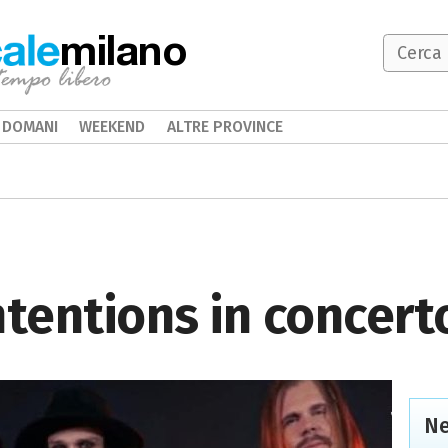
milano
DOMANI
WEEKEND
ALTRE PROVINCE
ntentions in concert
Ne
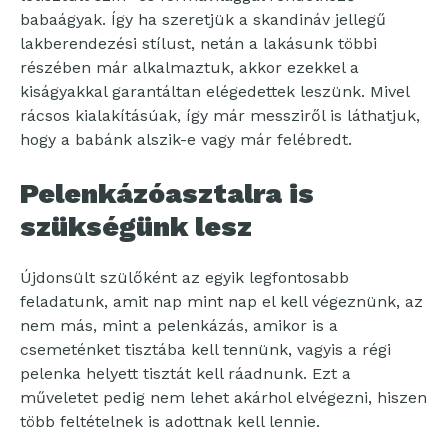
babaágyak. Így ha szeretjük a skandináv jellegű
lakberendezési stílust, netán a lakásunk többi
részében már alkalmaztuk, akkor ezekkel a
kiságyakkal garantáltan elégedettek leszünk. Mivel
rácsos kialakításúak, így már messziről is láthatjuk,
hogy a babánk alszik-e vagy már felébredt.
Pelenkázóasztalra is
szükségünk lesz
Újdonsült szülőként az egyik legfontosabb
feladatunk, amit nap mint nap el kell végeznünk, az
nem más, mint a pelenkázás, amikor is a
csemeténket tisztába kell tennünk, vagyis a régi
pelenka helyett tisztát kell ráadnunk. Ezt a
műveletet pedig nem lehet akárhol elvégezni, hiszen
több feltételnek is adottnak kell lennie.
• • •
Work task —
Convert every line of text in the records above into a Markdown table with the columns Row and Text, numbering the rows in order and skipping blank lines. Leave the pictures out.

Exercise answer —
| Row | Text |
|---|---|
| 1 | milano |
| 2 | DOMANI |
| 3 | WEEKEND |
| 4 | ALTRE PROVINCE |
| 5 | ntentions in concert |
| 6 | Ne |
| 7 | babaágyak. Így ha szeretjük a skandináv jellegű |
| 8 | lakberendezési stílust, netán a lakásunk többi |
| 9 | részében már alkalmaztuk, akkor ezekkel a |
| 10 | kiságyakkal garantáltan elégedettek leszünk. Mivel |
| 11 | rácsos kialakításúak, így már messziről is láthatjuk, |
| 12 | hogy a babánk alszik-e vagy már felébredt. |
| 13 | Pelenkázóasztalra is |
| 14 | szükségünk lesz |
| 15 | Újdonsült szülőként az egyik legfontosabb |
| 16 | feladatunk, amit nap mint nap el kell végeznünk, az |
| 17 | nem más, mint a pelenkázás, amikor is a |
| 18 | csemeténket tisztába kell tennünk, vagyis a régi |
| 19 | pelenka helyett tisztát kell ráadnunk. Ezt a |
| 20 | műveletet pedig nem lehet akárhol elvégezni, hiszen |
| 21 | több feltételnek is adottnak kell lennie. |